▶ Challenges:
A. In the passage on the thesis metadata cleanup, which optional field did the authors decide to upgrade at a later date?
B. From the passage on the thesis metadata cleanup, quote word for word everything from "The team also" down to "not a priority.".

▶ Text section:
---+---
Using OpenRefine, the authors exported the file as an Excel spreadsheet and imported it into Access as a new table. Since each record has a unique ID, they used Access’s “join table” function to combine the new table with the existing one, shown in figure 21. The authors then deleted the columns containing the original advisor and committee member names, concluding the name cleanup process.

Additional Standardization Tasks

The authors filtered for all records in which the value in the Abstract field began with “Abstract” (see figure 22) and manually deleted this word. Access’s “sort” function was used to sort the department and discipline names and confirmed the accuracy of these names with respective colleges and departments.

In compliance with the new TDL guidelines, version 2, the authors deleted the original dcdateissued column that contained the dates in YYYY-MM-DD format. Using Access, they renamed and reformatted values in two other date columns: dcdateissued (YYYY-MM) and dcdatecreated (Month Year) (see figure 23).

When these tasks were complete, the authors exported the updated Access file to Excel, imported the file into OpenOffice (to retain special character encoding), and saved it as a CSV file. Finally, the CSV file was ingested into DSpace.

Discussion

Throughout the year-long project, the authors encountered situations that required them to make local decisions about editing specific metadata fields. They investigated how to integrate external tools to reduce future errors in metadata creation and maintenance. In the following section, they outline lessons learned, the project’s limitations, and the project’s next steps.

Lessons Learned

While undertaking the ETD upgrade project, the authors determined which required and optional metadata fields from the TDL guidelines, version 2, to implement.36 They elected to omit optional fields, such as dc.embargo dc.format.extent and dc.subject.lcsh.37 Because of the complexities surrounding the optional dc.rights field, the authors elected to upgrade this field at a later date.38 They also placed emphasis on retaining fields that added value to staff or users. For example, dc.date.accessioned, which can be used by staff to determine whether records had been remediated in a previous batch, was retained. Dc.date.accessioned records the date the DSpace repository first receives the thesis; this value does not change after remediating and reloading the metadata.

The team also made decisions about the level of quality for metadata records. Adhering to Voltaire’s maxim that “the best is the enemy of the good,” they passed on opportunities to make perfect records to complete the project.39 For example, some students submitted ETDs with values in all capital letters. These records were not changed because this formatting does not affect searching and standardizing case is not a priority.
---+---
▶ Dataset content:
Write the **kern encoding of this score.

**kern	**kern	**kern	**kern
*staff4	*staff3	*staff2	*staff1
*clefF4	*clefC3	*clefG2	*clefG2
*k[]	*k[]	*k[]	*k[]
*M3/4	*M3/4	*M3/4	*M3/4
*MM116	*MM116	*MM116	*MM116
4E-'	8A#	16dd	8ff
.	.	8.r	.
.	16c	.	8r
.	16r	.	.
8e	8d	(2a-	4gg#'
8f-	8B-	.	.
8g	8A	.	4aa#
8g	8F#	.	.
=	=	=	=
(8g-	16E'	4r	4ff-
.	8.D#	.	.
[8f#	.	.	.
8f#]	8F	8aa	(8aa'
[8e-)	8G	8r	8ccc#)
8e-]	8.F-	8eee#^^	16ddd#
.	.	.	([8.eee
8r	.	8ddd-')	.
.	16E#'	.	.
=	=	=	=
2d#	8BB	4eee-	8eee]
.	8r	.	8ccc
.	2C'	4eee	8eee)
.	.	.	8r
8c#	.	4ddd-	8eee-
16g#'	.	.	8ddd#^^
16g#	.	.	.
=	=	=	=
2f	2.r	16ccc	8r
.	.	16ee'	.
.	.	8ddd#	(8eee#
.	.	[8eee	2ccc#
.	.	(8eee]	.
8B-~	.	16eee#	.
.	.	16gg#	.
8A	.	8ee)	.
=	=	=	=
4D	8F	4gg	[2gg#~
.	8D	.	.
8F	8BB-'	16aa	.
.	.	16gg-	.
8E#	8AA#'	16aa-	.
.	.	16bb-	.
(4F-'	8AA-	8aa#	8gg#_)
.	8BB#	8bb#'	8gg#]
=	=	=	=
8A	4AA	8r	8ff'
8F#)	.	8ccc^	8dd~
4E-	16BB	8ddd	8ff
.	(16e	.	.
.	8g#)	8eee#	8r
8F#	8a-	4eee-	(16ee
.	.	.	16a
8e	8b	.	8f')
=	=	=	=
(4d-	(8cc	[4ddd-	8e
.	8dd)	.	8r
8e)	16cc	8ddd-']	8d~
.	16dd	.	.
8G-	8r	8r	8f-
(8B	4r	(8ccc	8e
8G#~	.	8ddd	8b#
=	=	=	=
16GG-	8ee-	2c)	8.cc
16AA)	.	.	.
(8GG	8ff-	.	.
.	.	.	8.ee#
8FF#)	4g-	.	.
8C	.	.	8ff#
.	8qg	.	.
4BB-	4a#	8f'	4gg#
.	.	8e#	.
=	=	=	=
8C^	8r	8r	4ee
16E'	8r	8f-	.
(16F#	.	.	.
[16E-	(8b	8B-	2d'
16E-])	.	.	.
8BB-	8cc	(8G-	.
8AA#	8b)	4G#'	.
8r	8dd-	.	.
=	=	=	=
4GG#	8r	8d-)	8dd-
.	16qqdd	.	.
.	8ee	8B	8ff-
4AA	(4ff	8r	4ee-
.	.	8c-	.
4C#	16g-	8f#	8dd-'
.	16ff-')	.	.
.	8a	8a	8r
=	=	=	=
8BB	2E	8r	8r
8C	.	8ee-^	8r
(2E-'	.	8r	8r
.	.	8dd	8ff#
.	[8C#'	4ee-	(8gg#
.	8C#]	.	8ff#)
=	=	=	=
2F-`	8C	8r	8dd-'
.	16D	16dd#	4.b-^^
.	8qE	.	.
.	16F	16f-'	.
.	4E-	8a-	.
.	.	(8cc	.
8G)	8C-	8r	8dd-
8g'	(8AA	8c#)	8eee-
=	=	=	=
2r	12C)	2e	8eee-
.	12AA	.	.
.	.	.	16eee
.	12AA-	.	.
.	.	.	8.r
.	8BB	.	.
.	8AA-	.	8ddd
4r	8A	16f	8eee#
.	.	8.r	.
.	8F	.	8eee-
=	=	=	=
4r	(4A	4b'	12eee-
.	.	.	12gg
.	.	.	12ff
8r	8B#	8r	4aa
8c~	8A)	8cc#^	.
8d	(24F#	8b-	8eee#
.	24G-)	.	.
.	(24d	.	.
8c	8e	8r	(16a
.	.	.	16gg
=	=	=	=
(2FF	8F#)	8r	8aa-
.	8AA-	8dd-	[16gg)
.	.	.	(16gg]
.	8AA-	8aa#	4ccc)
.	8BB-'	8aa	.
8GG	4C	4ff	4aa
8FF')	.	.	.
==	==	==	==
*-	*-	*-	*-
---+---
▶ Responses:
A. The dc.rights field.

B.
The team also made decisions about the level of quality for metadata records. Adhering to Voltaire’s maxim that “the best is the enemy of the good,” they passed on opportunities to make perfect records to complete the project.39 For example, some students submitted ETDs with values in all capital letters. These records were not changed because this formatting does not affect searching and standardizing case is not a priority.